I had a post all prepped for today, but upon remembering that tomorrow is International Women’s Day, knew that was what I had to talk about. Though it’s been observed by some since the early 1900s, technology and social movements have boosted its prominence in recent years.
Women are an amazing, impressive, phenomenal part of humanity. I actually wish we didn’t need a special day to recognize those qualities, or to acknowledge the challenges that so many women face every day. But sometimes the reminder is helpful.
I am grateful beyond words for all of the amazing women in my life, and everyone who supports them. I have a sister, two moms, best friends who might as well be sisters, cousins, aunts, grandmothers, and peers who have shown me how resilient we can be, how tenacious, how compassionate. Who have shown me that a person can be both gentle and strong. Who have reminded me that opportunities are meant to be sought after — or created if need be. Who have picked me up and held my hand and stood by my side. Who have pushed me to be better. Who have taught me not to take crap from anybody. Who have chosen kindness and perseverance when it would have been so much easier to be less. Who go the extra mile because it’s the right thing to do.
Unfortunately, injustices still creep into a broken world. I refused to wear dresses for years when I was small because some boys had laughed at me and convinced me that being girly was a bad thing. I was 7 and outraged when I realized the Constitution and Declaration of Independence only said “all men” (and then horrified when I learned it didn’t even mean all men). As an adult, I try not to walk alone at night, don’t walk with headphones in, try not to have my hair in a ponytail when I go for a run. I have friends who are expected to cook, clean, and work for no other fact than that of being female. I have been in homes where women are not allowed to be equal shareholders. I have been in churches where women speaking was scandalous. I am saddened when the stories of women who changed the world were overlooked, and embarrassed that I didn’t go looking for them.

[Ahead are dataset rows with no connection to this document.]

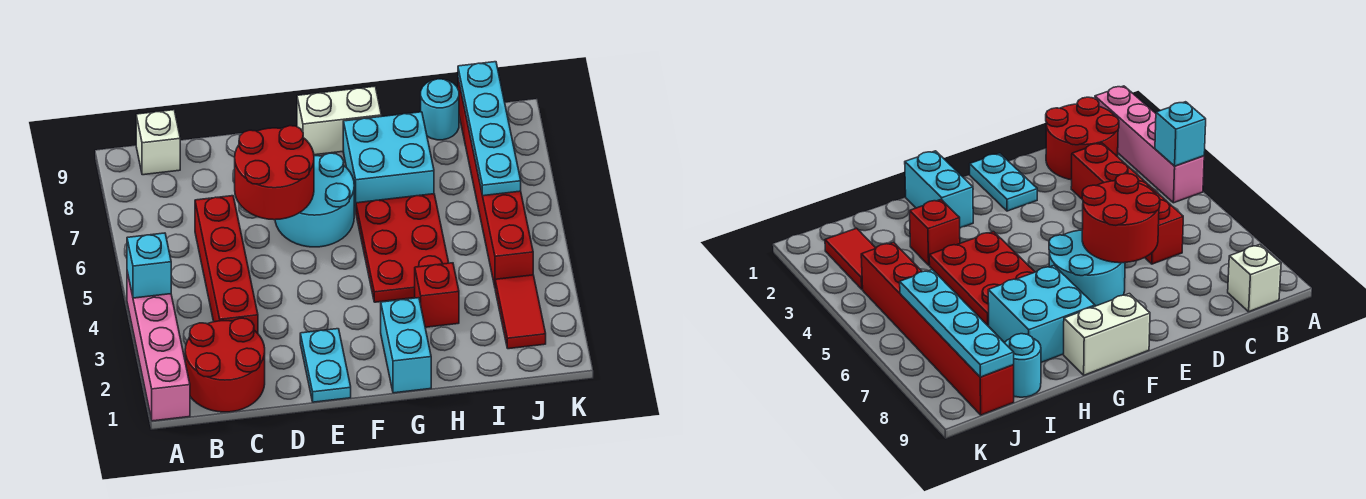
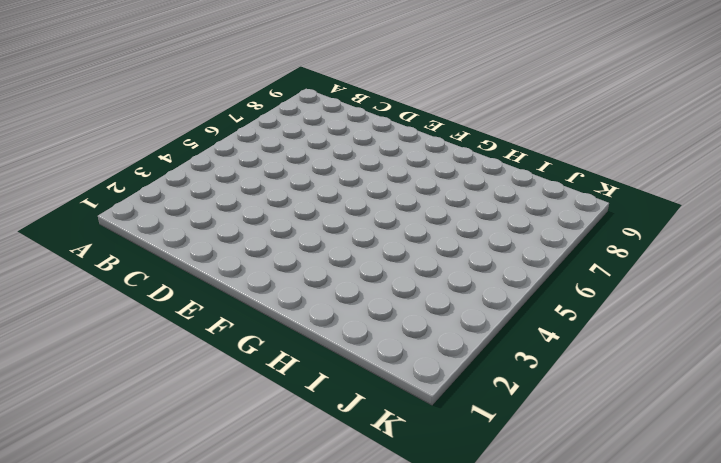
none -> pink brick A1:A4 level 1
none -> red round brick B1:C2 level 1
none -> white brick B9 level 1

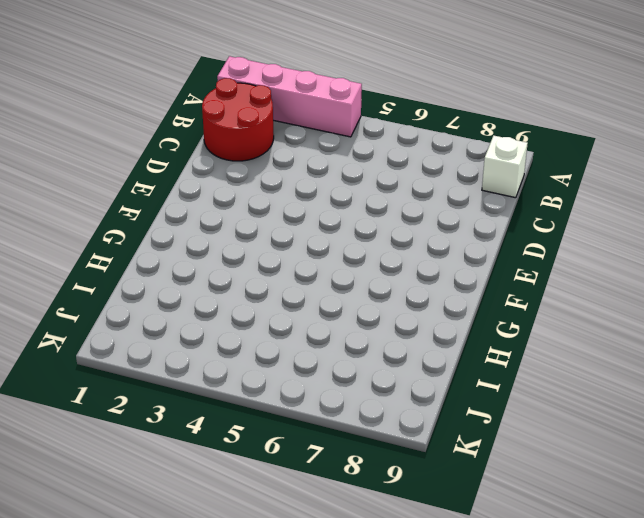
none -> red brick C3:C6 level 1
none -> cyan plate E1:E2 level 1
none -> cyan round brick E6:F7 level 1

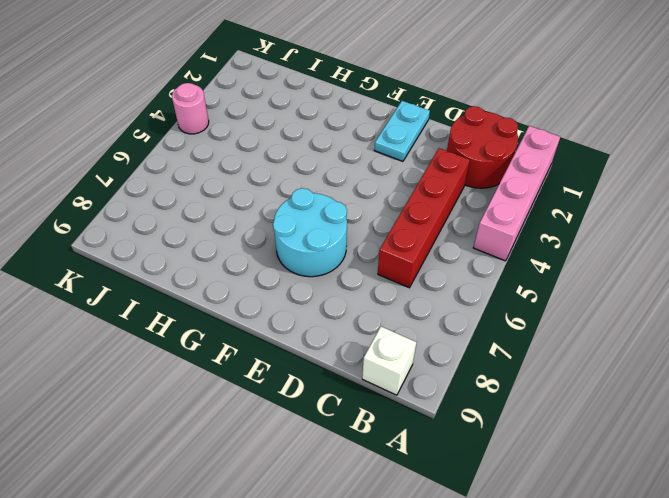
pink round brick K4 level 1 -> none
none -> white brick F9:G9 level 1
none -> cyan brick G1:G2 level 1
none -> red plate G4:H6 level 1

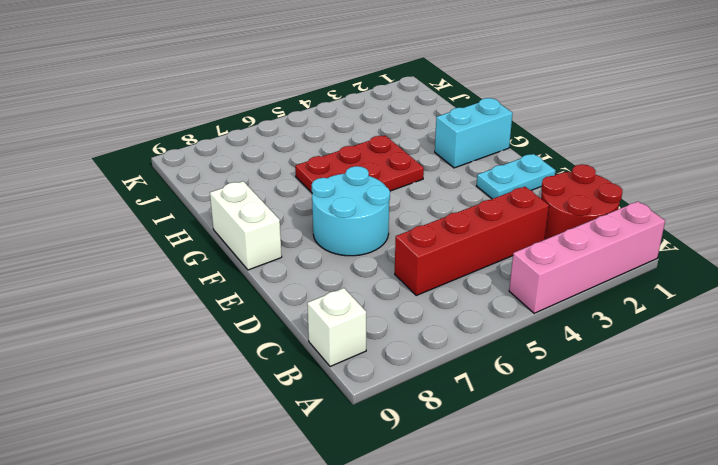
none -> cyan brick G7:H8 level 1
none -> red brick H3 level 1
none -> cyan round brick I9 level 1

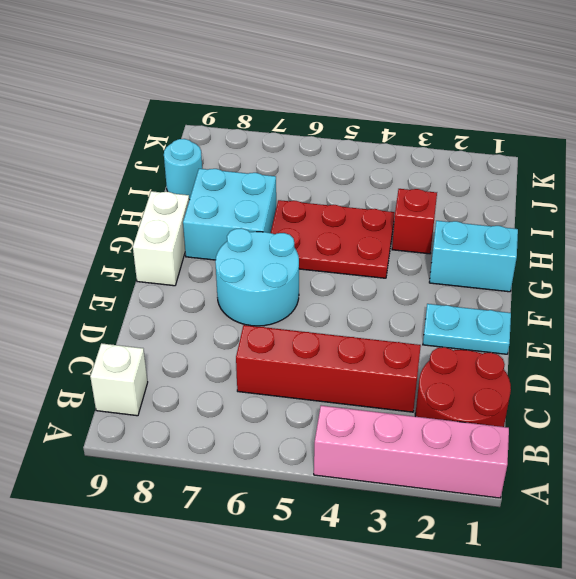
none -> red tile J2:J3 level 1
none -> red brick J4:J9 level 1
none -> cyan brick A4 level 2

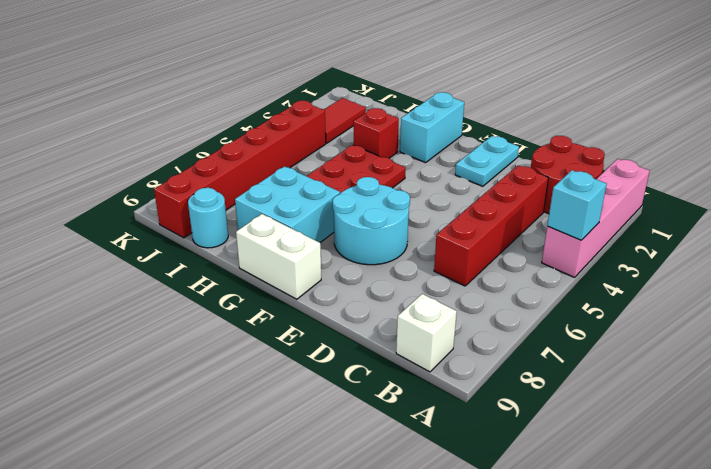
none -> red round brick D6:E7 level 2
none -> cyan plate J6:J9 level 2

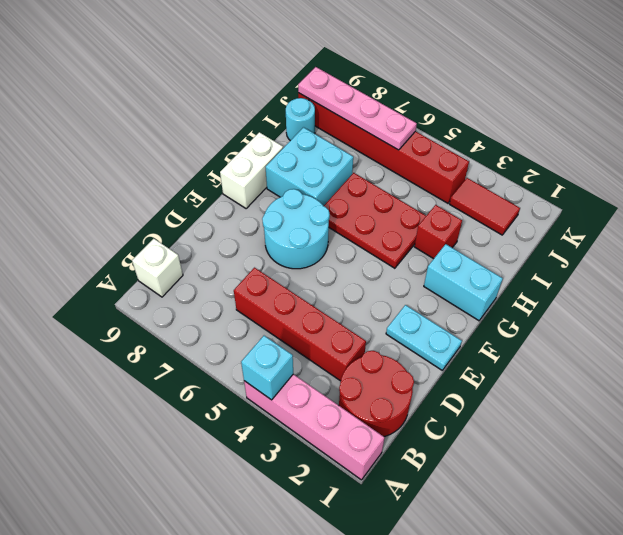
pink plate J6:J9 level 2 -> cyan plate J6:J9 level 2
none -> red round brick D6:E7 level 2

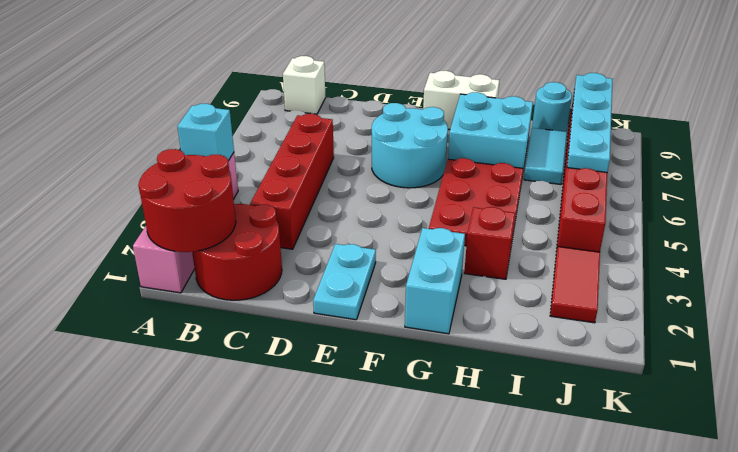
red round brick A1:B2 level 2 -> red round brick D6:E7 level 2
cyan tile I7:I8 level 1 -> none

I don’t lament my experiences — but I don’t want my little sister, my young friends, or anyone in the generations to come to have to be told that they are lesser, to be threatened, to be put down, to be pushed aside, to be hurt senselessly. We still have work to do. It doesn’t matter who you are, you’re nothing less than wonderful. No one is perfect, of course. But you’ve got potential and worth and, I hope, ever-increasing opportunities.
None of us got here without remarkable women. If you are a woman, I hope you start to understand how remarkable you are. It took me until well into emerging adulthood to start valuing myself the way I should, and I cannot say thank you enough to the women and men who helped me do that. I hope we use this moment to appreciate the women in our lives for not just all they do, but all they are, and keep working toward a future that prioritizes equity and common humanity.